A garota continua aprendendo o que pode, escondida, e, graças à cumplicidade da avó, consegue, inclusive, aprender o uso da Taiaha, um bastão utilizado pelas antigas tribos maoris. Essa arma aterrorizava os ingleses, e, era considerada a mais letal, para combates corpo a corpo. Para surpresa da garota, o tio obeso, que vive jogando sinuca com outros desocupados, foi, no passado, um exímio praticante da taiaha, chegando a ganhar competições nacionais. É ele quem treina a garota.

A cada descoberta, das habilidades de Pai, é gerada uma nova crise com Koro. O velho líder, decepciona-se com os meninos, que não parecem ter a chama interna necessária ao futuro chefe, e, que parece brotar apenas em Pai. O destino irá preparar o enlace final, quando inúmeras baleias encalham na praia da aldeia, e, parecem destinadas à morte, apesar de todos os esforços dos locais.

“Encantadora de Baleias” é uma interessante fábula, que une a beleza das tradições culturais, com a adaptabilidade necessária para a preservação da vida, das relações sociais, e, da própria cultura.

No estranho conflito de gerações mostrado no filme, é curioso que, assim como na vida real, os papéis parecem sempre estar trocados. O filho mais velho, Porourangi, abandona o posto que seria seu, por direito, enquanto que o irmão, Rawiri, apesar de manter-se fiel ao pai, e, às tradições, não é o primogênito.
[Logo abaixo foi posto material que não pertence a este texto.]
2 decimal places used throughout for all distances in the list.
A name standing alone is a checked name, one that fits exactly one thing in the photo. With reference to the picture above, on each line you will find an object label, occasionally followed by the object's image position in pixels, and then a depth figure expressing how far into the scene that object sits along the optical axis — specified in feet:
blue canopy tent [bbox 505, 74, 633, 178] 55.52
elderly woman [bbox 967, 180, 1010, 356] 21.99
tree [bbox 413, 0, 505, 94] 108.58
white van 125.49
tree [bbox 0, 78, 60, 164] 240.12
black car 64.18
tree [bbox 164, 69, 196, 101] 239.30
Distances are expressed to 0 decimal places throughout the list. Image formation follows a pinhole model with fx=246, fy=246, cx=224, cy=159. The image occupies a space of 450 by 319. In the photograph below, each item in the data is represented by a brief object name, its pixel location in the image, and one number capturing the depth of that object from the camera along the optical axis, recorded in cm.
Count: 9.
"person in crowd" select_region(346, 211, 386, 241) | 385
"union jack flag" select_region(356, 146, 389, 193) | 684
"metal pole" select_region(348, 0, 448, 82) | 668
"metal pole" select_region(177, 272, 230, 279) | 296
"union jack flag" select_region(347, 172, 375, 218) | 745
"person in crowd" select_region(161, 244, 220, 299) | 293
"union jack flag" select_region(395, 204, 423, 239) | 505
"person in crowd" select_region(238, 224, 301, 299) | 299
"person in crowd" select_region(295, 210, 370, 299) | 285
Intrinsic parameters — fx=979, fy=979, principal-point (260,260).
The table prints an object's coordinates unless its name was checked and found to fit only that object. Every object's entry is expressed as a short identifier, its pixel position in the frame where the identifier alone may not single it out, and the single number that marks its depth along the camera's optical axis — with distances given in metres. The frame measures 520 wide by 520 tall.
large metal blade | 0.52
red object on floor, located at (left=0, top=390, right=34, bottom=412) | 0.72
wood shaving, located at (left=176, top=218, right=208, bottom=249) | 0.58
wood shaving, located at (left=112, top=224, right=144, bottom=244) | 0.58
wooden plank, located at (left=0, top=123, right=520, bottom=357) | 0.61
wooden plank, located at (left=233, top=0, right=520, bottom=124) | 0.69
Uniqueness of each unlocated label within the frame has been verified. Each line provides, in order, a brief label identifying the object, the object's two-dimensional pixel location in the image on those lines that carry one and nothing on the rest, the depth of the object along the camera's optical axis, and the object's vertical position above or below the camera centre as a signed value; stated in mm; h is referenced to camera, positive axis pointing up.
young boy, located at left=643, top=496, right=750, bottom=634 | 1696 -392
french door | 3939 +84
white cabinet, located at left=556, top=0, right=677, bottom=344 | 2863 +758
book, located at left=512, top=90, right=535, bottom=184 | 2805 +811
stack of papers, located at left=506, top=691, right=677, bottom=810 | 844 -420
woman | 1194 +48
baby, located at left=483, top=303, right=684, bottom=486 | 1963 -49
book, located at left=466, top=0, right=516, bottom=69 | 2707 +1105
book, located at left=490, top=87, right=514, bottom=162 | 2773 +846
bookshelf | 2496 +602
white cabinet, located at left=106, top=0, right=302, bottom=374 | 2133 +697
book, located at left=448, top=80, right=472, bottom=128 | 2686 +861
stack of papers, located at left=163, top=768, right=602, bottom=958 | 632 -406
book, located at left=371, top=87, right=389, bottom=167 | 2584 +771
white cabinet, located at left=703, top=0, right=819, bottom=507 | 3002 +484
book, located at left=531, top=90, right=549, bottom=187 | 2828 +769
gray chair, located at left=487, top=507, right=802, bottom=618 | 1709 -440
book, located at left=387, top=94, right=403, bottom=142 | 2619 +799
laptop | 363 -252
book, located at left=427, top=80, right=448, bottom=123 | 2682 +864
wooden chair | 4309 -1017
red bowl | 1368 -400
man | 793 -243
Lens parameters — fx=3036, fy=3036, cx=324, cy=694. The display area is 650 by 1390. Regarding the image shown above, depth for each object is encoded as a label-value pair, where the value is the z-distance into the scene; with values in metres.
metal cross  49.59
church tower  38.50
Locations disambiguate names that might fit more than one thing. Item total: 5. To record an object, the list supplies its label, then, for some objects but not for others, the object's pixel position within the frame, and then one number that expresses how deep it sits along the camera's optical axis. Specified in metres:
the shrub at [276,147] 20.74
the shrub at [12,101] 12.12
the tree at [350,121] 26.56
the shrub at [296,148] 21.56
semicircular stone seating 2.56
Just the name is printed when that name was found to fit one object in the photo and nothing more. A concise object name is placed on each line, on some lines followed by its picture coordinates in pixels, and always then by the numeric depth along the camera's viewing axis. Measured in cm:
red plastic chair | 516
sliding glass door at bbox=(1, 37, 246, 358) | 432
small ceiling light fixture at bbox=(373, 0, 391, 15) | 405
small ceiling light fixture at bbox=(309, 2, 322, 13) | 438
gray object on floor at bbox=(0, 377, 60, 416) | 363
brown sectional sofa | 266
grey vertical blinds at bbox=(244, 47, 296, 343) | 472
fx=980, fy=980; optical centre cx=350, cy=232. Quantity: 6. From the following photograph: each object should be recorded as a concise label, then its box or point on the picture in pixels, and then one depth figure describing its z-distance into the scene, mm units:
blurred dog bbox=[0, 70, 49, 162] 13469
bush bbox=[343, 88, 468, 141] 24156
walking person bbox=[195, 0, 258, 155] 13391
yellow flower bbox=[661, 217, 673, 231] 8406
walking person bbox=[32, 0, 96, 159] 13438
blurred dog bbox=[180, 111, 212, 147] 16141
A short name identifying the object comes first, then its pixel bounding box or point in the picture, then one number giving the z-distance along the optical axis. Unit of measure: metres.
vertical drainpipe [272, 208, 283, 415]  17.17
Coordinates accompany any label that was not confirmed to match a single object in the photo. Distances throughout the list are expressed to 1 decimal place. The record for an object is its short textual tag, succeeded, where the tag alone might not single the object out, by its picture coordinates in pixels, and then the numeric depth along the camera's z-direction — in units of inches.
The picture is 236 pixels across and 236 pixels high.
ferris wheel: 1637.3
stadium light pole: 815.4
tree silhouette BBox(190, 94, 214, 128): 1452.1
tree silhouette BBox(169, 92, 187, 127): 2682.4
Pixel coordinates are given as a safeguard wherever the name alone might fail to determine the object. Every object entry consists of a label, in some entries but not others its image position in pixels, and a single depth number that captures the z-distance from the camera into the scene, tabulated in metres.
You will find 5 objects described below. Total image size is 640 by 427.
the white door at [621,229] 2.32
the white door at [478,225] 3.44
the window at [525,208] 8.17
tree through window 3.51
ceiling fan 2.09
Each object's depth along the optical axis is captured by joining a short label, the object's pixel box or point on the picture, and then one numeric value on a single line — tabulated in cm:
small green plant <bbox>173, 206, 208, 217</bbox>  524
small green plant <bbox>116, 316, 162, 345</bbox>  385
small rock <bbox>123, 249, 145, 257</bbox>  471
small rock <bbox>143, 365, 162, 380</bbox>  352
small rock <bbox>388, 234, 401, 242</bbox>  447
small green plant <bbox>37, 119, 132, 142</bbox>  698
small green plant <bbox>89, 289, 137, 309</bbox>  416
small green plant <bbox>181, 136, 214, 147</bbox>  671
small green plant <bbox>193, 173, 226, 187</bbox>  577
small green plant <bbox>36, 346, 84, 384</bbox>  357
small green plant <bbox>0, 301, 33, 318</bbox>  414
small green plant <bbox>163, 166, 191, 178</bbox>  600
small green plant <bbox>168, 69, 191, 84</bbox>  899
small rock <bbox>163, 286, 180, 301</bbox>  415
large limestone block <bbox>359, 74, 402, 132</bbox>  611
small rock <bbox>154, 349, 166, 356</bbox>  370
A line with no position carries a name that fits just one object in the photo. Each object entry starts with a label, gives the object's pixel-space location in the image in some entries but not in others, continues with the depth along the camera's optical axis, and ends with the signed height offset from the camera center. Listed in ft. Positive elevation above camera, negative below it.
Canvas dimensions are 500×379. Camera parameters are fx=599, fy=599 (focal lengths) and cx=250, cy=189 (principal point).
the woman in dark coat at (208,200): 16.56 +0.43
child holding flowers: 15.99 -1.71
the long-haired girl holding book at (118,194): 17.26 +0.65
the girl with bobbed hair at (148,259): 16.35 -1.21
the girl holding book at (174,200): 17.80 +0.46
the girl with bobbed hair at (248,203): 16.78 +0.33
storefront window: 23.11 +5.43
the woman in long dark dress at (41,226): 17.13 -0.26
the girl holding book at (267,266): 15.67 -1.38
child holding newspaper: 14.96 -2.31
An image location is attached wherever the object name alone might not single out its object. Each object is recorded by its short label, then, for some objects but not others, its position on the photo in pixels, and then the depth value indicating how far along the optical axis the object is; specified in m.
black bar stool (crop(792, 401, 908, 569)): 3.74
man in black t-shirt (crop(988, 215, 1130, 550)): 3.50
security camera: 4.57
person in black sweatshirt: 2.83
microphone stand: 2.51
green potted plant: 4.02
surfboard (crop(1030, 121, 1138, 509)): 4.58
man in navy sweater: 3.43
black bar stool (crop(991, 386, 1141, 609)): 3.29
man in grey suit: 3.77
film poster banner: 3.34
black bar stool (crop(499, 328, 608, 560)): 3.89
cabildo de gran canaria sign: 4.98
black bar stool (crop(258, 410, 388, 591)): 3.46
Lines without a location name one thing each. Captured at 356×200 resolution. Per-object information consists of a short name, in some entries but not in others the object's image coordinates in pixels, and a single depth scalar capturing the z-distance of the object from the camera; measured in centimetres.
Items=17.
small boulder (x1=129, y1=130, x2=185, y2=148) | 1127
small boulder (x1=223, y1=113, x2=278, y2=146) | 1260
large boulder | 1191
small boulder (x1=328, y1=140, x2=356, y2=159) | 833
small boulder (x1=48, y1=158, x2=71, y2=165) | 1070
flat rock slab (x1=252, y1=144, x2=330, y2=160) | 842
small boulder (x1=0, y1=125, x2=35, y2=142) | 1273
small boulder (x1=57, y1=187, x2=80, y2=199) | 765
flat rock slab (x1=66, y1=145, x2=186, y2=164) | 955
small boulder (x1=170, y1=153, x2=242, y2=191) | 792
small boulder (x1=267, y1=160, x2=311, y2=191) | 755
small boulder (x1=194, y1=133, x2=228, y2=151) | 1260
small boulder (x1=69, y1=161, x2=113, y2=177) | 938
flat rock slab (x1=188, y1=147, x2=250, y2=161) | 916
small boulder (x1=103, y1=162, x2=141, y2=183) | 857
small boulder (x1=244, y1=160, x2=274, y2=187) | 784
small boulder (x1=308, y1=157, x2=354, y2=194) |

Pai, desde criança, ama todas as manifestações de sua gente, e, mostra-se cada vez mais determinada a assumir o papel de herdeira, mas esbarra no avô, que, apesar de ama-la profundamente, apega-se às tradições seculares.

Mais do que um simples conflito familiar, “Encantadora de Baleias” traz à tona um problema universal, o da perda dos valores culturais tradicionais, em troca das “maravilhas” da civilização globalizada. Não é muito diferente o quadro dos nativos embriagados, jogando sinuca, ou, simplesmente, fazendo nada, enquanto sua cultura desmorona, rumo ao esquecimento. No filme, são maoris, mas, poderiam ser índios norte-americanos, brasileiros, tribos africanas, ou, até mesmo, o nosso próprio povo, perdendo, pela segunda vez, os nossos valores culturais, em detrimento dos de fora.

O elenco, formado todo de neo-zelandeses, está primoroso. A menina Keisha Castle-Hughes, que nunca havia atuado antes, tornou-se, aos 13 anos, a mais jovem indicada ao Oscar de Melhor Atriz, na história da premiação. Curioso é que, nos testes para obter o papel principal, a garota disse, aos produtores, que sabia nadar. Porém, já durante as filmagens, Keisha revelou que mentira nos testes, e, que não sabia nadar. Para substituí-la, nas cenas, foi, então, usada uma dublê de corpo.

A edição em DVD, para ser melhor, poderia ter a imagem original, ao invés da famigerada tela cheia. Mas, ao menos, o áudio veio em Dolby Digital 5.1 (inglês) e 2.0 (português). Como extras, Trailer de cinema, Making-of legendado, e, com 27 minutos de duração, Notas de Produção, Notas do Elenco e Diretor, Comentários, Outros Títulos, Galeria de Fotos, Cenas Excluídas. Nestas, é que podemos ver a beleza do formato original, que foi, literalmente, amputado, para caber no formato tela cheia.

“Encantadora de Baleias” é um belo filme, que levanta questionamentos interessantes, sobre as responsabilidades de cada um, na preservação de seu povo, e, da sua cultura. Mais do que uma exótica história nos Mares do Sul, o que temos aqui é uma lição sobre os verdadeiros valores, e, dos sacrifícios necessários, para preserva-los.